REQUIREMENT A: Reproduce the full forum thread on NumPy array indexing and assignment word for word.

TEXT PASSAGE:

━━━━━━━━━━

How do element assignments work with numpy arrays using an array for indexing?

Question

I'm very puzzled by the following behaviour of NumPy when assigning elements to an array using an array as indices. Here is a minimal working example:

import numpy as np

i = np.arange(2,4)
a = np.arange(5)
a[:][i] = 0  # this modifies the a array
print(a)

b = np.arange(5)
b[i][:] = 0  # this does NOT modify the b array
print(b)

Why is the a array modified and not the b array? I suspect we are modifying a copy of the b array, but I'm not sure how to show this explicitly. For example, id(a) and id(a[:]) yield different results, yet a is modified.

Answer 1

a[:] is a view of a, while a and a[:] are different python objects, they share the same underlying memory for the numpy data:

a2 = a[:]

a2.base is a  # True

id(a2), id(a2.base), id(a) # (127331129255728, 127331129258032, 127331129258032)

However, b[i] is a new array, independent from b. b and b[:] each use a different space in memory to store the numpy data:

b2 = b[i]

b2.base # None

There is no good reason why you would need to chain [:][i] or [i][:] in numpy. Just remove the useless [:]:

b[i] = 0

When is a view created?

As explained in the documentation:

Views are created when elements can be addressed with offsets and strides in the original array. Hence, basic indexing always creates views. [...] Advanced indexing, on the other hand, always creates copies.

a[:]       # view (basic indexing)
a[1:3]     # view (basic indexing)
a[1:3][:]  # view (basic indexing)

a[[2, 3]]  # copy (advanced indexing)

━━━━━━━━━━

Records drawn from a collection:
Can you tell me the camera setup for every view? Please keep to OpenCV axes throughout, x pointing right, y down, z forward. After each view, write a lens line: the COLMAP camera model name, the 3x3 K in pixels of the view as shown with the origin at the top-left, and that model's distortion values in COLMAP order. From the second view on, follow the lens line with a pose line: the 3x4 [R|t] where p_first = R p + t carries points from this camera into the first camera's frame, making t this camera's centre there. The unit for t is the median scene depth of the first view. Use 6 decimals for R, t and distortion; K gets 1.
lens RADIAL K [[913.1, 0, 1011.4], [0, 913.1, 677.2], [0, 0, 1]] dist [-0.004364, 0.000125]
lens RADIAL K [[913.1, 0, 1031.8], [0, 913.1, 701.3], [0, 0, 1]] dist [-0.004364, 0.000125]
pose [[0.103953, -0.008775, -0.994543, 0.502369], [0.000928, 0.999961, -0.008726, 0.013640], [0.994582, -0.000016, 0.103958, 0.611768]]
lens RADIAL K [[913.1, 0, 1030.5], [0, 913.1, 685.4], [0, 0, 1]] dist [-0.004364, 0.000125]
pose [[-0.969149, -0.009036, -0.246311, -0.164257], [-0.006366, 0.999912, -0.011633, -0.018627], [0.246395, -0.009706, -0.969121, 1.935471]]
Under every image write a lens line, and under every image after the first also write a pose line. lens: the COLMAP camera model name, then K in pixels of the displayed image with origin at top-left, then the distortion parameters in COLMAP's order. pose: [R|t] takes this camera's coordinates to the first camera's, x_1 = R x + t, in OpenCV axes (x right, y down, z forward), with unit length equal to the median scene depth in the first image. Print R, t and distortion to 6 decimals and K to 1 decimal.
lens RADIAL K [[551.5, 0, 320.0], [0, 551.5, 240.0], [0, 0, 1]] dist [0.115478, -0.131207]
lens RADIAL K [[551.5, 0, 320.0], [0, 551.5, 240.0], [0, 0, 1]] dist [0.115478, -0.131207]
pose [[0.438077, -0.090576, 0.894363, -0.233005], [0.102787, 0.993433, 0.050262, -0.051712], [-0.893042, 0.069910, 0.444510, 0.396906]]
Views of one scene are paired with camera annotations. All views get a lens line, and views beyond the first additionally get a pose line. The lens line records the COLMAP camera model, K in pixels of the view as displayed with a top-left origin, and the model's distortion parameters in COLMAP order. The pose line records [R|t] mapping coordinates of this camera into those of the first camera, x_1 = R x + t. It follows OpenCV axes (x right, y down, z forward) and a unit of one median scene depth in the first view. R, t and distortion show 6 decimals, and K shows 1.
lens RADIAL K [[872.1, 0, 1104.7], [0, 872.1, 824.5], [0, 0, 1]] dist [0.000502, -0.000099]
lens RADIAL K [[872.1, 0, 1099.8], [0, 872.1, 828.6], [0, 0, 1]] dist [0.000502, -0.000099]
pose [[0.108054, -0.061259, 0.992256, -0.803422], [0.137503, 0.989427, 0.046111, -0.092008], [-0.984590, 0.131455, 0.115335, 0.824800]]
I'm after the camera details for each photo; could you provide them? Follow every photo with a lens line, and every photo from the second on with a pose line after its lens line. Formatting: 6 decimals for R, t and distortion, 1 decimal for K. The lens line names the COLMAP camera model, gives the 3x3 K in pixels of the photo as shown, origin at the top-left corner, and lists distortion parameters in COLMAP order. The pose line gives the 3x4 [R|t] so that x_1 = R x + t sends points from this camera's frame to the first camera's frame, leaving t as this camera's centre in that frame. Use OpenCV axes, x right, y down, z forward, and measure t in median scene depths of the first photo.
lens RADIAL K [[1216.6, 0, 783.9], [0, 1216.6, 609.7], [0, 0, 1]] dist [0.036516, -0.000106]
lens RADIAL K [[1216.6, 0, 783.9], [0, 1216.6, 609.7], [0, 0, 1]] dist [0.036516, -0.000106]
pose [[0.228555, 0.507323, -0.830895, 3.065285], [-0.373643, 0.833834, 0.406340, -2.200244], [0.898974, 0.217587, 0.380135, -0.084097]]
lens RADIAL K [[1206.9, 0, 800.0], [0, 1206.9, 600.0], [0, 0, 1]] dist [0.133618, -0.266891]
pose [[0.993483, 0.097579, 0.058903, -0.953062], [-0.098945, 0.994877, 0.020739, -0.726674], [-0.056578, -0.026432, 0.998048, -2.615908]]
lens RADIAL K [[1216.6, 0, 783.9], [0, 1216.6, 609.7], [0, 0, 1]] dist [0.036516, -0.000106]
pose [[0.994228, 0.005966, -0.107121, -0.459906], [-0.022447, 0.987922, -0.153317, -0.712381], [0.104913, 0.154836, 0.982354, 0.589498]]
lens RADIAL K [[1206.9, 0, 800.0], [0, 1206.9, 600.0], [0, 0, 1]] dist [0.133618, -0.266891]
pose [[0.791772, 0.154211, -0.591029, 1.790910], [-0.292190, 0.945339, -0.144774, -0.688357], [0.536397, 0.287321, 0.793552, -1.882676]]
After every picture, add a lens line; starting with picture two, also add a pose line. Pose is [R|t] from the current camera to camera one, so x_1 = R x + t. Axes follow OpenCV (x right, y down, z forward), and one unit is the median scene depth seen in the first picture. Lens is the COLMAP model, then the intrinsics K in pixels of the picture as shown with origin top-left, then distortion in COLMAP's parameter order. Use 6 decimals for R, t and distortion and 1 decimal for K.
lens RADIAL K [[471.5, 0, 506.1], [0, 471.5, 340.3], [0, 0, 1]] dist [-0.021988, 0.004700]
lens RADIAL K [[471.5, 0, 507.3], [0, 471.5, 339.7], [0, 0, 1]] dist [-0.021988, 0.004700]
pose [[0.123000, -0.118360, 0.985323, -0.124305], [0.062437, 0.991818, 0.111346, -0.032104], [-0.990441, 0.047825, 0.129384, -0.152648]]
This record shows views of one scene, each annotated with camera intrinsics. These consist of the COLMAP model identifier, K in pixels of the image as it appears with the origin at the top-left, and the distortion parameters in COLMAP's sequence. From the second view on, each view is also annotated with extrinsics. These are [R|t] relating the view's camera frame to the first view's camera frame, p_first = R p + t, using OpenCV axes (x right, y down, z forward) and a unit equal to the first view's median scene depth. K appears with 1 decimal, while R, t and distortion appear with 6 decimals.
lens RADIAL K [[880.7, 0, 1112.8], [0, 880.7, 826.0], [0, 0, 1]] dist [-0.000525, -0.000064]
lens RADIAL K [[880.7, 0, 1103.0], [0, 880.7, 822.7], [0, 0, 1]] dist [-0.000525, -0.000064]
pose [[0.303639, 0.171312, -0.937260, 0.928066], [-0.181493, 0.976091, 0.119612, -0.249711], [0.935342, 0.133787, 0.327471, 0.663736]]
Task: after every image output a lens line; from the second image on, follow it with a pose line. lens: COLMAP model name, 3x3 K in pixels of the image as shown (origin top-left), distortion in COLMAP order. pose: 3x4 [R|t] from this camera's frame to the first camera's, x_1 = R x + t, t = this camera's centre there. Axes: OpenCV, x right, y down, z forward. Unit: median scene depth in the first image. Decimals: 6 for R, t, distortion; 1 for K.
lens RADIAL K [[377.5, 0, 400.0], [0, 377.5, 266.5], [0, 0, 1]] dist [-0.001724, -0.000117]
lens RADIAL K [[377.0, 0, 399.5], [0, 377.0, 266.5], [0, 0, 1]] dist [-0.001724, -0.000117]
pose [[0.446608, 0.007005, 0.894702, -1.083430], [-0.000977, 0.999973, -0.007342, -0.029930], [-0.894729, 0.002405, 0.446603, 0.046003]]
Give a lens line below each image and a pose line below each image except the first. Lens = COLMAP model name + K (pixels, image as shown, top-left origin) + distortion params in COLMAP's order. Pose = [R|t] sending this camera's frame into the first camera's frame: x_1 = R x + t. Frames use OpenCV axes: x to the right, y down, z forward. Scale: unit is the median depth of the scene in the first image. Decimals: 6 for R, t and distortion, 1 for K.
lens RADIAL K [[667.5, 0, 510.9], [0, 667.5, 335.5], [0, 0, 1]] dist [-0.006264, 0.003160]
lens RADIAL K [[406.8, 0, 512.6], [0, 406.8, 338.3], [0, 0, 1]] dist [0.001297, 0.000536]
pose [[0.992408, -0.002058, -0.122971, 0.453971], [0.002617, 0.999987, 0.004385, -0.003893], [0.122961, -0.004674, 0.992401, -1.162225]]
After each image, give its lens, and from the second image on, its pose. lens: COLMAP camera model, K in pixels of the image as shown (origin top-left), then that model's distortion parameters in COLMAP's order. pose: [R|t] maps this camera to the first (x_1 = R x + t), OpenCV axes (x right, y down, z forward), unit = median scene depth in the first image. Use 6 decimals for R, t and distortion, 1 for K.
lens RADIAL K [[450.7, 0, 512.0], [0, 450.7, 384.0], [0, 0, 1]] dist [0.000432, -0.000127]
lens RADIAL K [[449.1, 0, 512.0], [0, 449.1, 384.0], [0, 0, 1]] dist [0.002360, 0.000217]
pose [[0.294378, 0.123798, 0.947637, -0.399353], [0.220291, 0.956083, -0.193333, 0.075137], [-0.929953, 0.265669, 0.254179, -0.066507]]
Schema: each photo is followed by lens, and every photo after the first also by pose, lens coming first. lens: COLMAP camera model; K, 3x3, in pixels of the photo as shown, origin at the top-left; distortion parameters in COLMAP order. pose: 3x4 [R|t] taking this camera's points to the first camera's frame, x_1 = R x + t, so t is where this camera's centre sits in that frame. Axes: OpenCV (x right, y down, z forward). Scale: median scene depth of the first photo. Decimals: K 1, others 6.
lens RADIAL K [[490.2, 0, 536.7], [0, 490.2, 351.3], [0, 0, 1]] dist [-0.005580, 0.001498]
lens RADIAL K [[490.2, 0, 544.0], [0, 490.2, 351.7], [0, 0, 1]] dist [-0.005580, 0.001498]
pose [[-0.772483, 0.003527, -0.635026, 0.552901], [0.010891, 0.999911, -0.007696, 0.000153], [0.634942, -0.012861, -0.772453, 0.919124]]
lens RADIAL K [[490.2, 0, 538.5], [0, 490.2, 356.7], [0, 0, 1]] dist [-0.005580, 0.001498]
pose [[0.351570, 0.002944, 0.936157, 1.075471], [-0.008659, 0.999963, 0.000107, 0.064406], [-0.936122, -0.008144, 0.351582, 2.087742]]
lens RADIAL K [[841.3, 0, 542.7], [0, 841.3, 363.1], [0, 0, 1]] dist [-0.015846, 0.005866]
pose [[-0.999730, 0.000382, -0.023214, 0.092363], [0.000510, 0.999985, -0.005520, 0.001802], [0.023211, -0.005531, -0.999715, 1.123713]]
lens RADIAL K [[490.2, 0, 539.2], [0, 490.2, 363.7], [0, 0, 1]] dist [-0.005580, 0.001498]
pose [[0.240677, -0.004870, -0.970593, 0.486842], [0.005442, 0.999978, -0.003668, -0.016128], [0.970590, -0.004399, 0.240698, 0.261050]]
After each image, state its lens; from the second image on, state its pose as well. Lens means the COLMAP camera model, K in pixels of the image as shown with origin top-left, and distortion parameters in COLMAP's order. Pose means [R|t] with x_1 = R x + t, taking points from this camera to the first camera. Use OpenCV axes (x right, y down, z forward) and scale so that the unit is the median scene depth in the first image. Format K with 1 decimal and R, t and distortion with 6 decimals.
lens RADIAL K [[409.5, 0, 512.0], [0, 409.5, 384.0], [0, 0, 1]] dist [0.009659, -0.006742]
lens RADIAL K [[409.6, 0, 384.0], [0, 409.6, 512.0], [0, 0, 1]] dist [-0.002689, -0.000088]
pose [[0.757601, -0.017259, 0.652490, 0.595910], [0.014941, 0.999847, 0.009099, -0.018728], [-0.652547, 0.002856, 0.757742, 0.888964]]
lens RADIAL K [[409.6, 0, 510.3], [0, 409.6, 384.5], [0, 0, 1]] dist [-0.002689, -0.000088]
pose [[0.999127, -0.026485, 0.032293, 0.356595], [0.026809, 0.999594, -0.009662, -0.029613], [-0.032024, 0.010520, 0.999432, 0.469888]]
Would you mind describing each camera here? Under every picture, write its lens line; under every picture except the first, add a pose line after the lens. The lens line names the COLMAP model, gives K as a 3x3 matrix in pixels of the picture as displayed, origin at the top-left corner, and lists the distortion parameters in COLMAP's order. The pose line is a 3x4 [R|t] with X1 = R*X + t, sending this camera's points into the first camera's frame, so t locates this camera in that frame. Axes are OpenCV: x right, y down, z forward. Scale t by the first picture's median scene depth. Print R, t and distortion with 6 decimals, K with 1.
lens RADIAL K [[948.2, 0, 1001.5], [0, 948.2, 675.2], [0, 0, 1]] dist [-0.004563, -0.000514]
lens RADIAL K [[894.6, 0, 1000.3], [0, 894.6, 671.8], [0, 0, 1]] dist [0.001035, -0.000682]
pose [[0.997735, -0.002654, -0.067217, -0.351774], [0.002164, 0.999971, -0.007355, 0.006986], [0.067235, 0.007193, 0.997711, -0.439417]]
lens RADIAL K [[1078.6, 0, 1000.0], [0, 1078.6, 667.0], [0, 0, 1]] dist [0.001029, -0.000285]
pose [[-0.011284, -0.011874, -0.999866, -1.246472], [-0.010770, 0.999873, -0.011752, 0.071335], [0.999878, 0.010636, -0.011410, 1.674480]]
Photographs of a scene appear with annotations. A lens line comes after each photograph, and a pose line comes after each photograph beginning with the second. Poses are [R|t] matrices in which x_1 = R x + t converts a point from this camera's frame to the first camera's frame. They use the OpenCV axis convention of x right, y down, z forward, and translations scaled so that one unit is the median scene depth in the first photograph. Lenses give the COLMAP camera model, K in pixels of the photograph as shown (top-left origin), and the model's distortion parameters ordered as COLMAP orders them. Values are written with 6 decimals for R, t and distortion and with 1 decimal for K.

━━━━━━━━━━

REQUIREMENT B: From the records, quote everything from the line containing "After each image, give" down to the line containing "dist [0.000432, -0.000127]", both lines included.

REPLY A:
How do element assignments work with numpy arrays using an array for indexing?

Question

I'm very puzzled by the following behaviour of NumPy when assigning elements to an array using an array as indices. Here is a minimal working example:

import numpy as np

i = np.arange(2,4)
a = np.arange(5)
a[:][i] = 0  # this modifies the a array
print(a)

b = np.arange(5)
b[i][:] = 0  # this does NOT modify the b array
print(b)

Why is the a array modified and not the b array? I suspect we are modifying a copy of the b array, but I'm not sure how to show this explicitly. For example, id(a) and id(a[:]) yield different results, yet a is modified.

Answer 1

a[:] is a view of a, while a and a[:] are different python objects, they share the same underlying memory for the numpy data:

a2 = a[:]

a2.base is a  # True

id(a2), id(a2.base), id(a) # (127331129255728, 127331129258032, 127331129258032)

However, b[i] is a new array, independent from b. b and b[:] each use a different space in memory to store the numpy data:

b2 = b[i]

b2.base # None

There is no good reason why you would need to chain [:][i] or [i][:] in numpy. Just remove the useless [:]:

b[i] = 0

When is a view created?

As explained in the documentation:

Views are created when elements can be addressed with offsets and strides in the original array. Hence, basic indexing always creates views. [...] Advanced indexing, on the other hand, always creates copies.

a[:]       # view (basic indexing)
a[1:3]     # view (basic indexing)
a[1:3][:]  # view (basic indexing)

a[[2, 3]]  # copy (advanced indexing)

REPLY B:
After each image, give its lens, and from the second image on, its pose. lens: COLMAP camera model, K in pixels of the image as shown (origin top-left), then that model's distortion parameters in COLMAP's order. pose: [R|t] maps this camera to the first (x_1 = R x + t), OpenCV axes (x right, y down, z forward), unit = median scene depth in the first image. Use 6 decimals for R, t and distortion, 1 for K.
lens RADIAL K [[450.7, 0, 512.0], [0, 450.7, 384.0], [0, 0, 1]] dist [0.000432, -0.000127]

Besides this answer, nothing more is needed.